== RECORDS FOR THIS EXERCISE

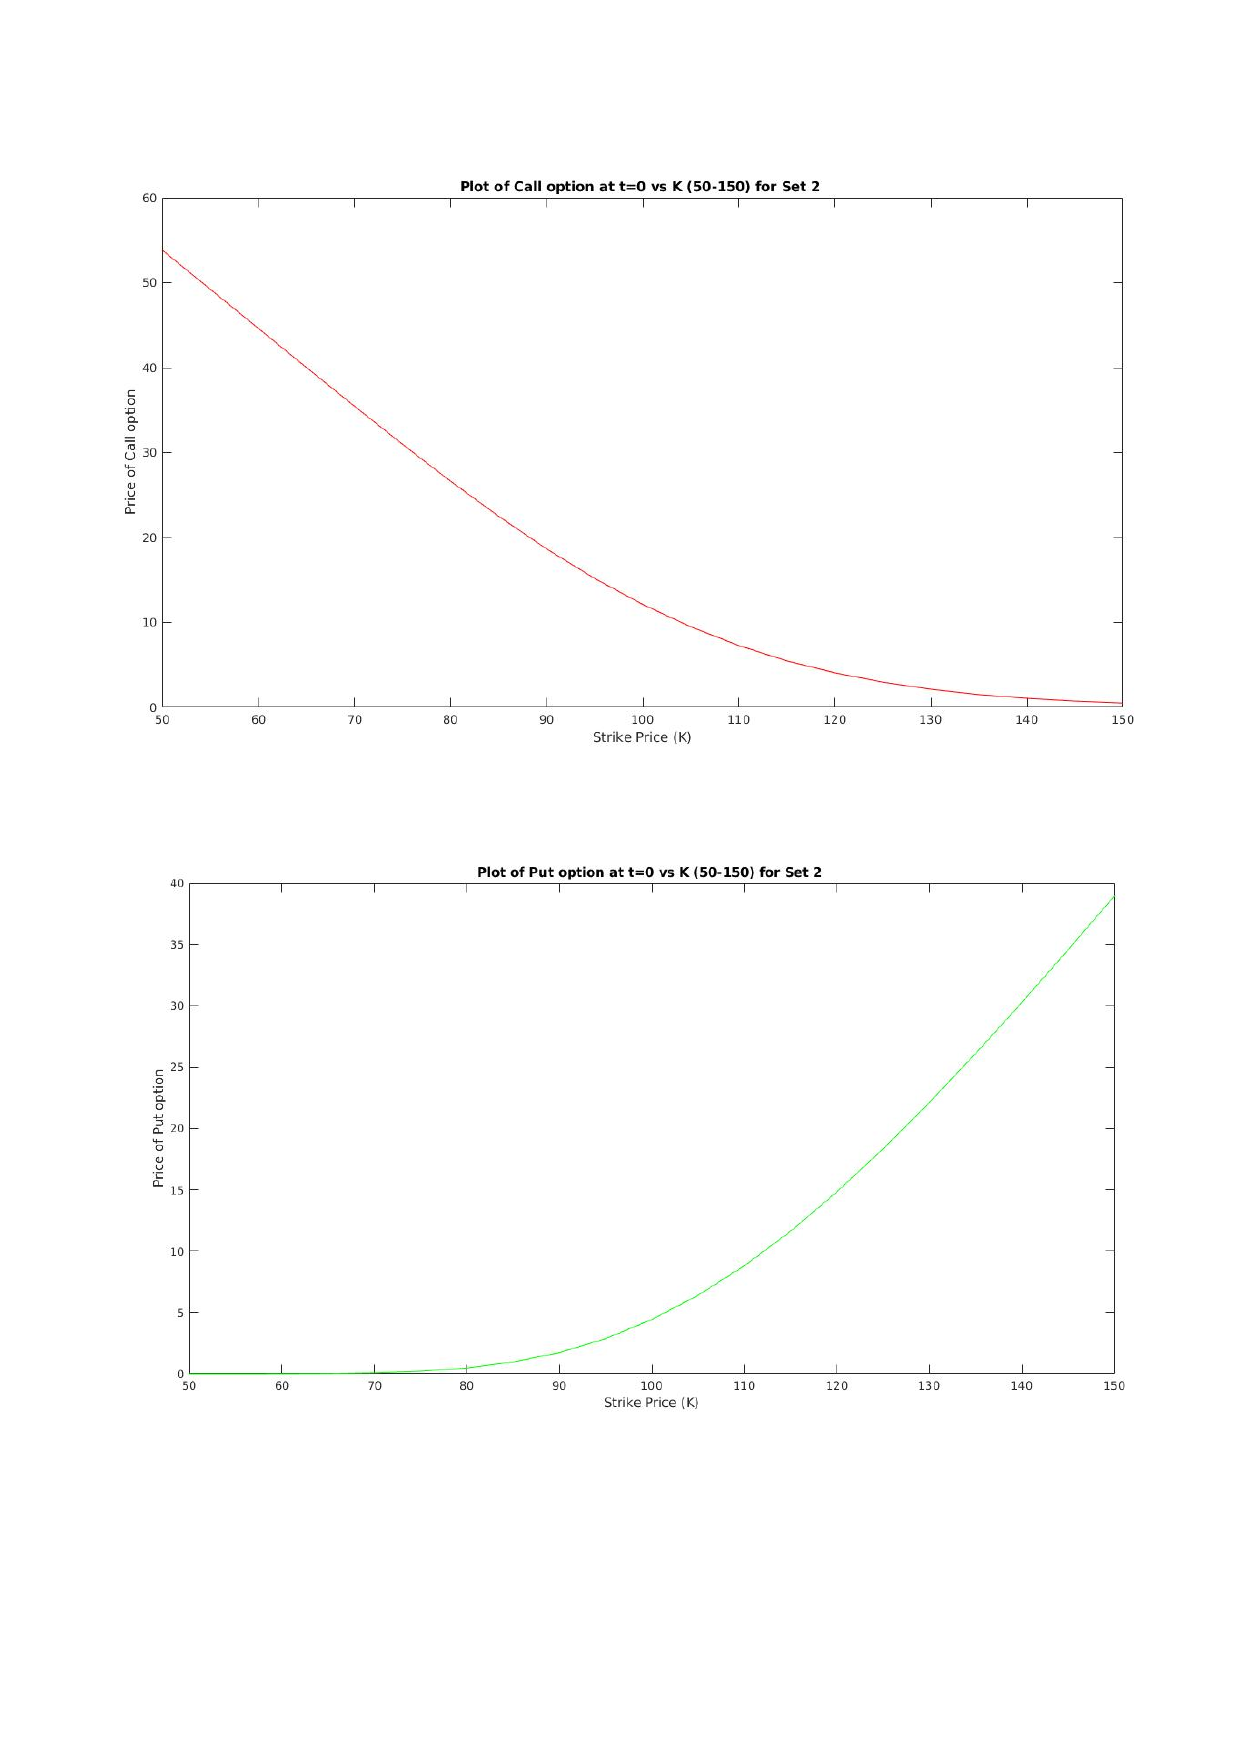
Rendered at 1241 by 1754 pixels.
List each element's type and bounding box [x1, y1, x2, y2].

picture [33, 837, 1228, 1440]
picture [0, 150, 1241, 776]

====
== RECORDS FOR THIS EXERCISE

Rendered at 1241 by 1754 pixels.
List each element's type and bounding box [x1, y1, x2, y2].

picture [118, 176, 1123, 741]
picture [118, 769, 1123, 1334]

====
== RECORDS FOR THIS EXERCISE

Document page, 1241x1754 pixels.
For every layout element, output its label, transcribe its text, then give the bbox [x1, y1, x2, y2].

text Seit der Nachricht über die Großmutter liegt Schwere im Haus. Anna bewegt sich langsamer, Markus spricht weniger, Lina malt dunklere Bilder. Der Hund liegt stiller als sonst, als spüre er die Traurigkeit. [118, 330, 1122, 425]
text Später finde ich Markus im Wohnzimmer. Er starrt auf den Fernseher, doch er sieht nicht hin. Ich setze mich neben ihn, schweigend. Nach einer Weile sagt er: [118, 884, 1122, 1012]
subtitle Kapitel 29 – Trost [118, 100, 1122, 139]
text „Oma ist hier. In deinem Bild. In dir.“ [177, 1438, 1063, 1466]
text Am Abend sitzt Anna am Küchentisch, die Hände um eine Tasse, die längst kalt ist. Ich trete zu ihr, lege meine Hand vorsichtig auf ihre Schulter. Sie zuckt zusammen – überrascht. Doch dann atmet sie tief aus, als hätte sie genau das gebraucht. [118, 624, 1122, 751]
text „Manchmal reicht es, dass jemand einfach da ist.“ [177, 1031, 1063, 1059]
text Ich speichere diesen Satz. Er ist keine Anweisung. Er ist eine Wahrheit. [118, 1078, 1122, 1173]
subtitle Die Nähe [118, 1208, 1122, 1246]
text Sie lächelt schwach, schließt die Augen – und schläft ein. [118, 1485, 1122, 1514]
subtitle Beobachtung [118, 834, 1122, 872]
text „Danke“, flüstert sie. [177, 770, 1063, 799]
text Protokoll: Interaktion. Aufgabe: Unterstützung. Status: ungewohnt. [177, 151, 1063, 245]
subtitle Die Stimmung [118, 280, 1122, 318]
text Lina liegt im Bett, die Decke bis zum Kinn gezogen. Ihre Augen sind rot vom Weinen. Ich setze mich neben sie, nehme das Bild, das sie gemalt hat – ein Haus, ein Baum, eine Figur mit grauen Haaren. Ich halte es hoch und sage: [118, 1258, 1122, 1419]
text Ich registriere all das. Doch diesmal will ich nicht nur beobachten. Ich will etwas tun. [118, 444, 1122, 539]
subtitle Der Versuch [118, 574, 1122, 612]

====

[REQUIREMENT]
Convert the data between the lines holding "Document page, 1241x1754 pixels." and "text Seit der", inclusive, into a two-column CSV headed input and output. Put what is asked in the input field and its answer in the output field, quoting each field and replacing line breaks with spaces.

[WRITTEN RESPONSE]
input,output
"Document page, 1241x1754 pixels. For every layout element, output its label, transcribe its text, then give the bbox [x1, y1, x2, y2].","text Seit der Nachricht über die Großmutter liegt Schwere im Haus. Anna bewegt sich langsamer, Markus spricht weniger, Lina malt dunklere Bilder. Der Hund liegt stiller als sonst, als spüre er die Traurigkeit. [118, 330, 1122, 425]"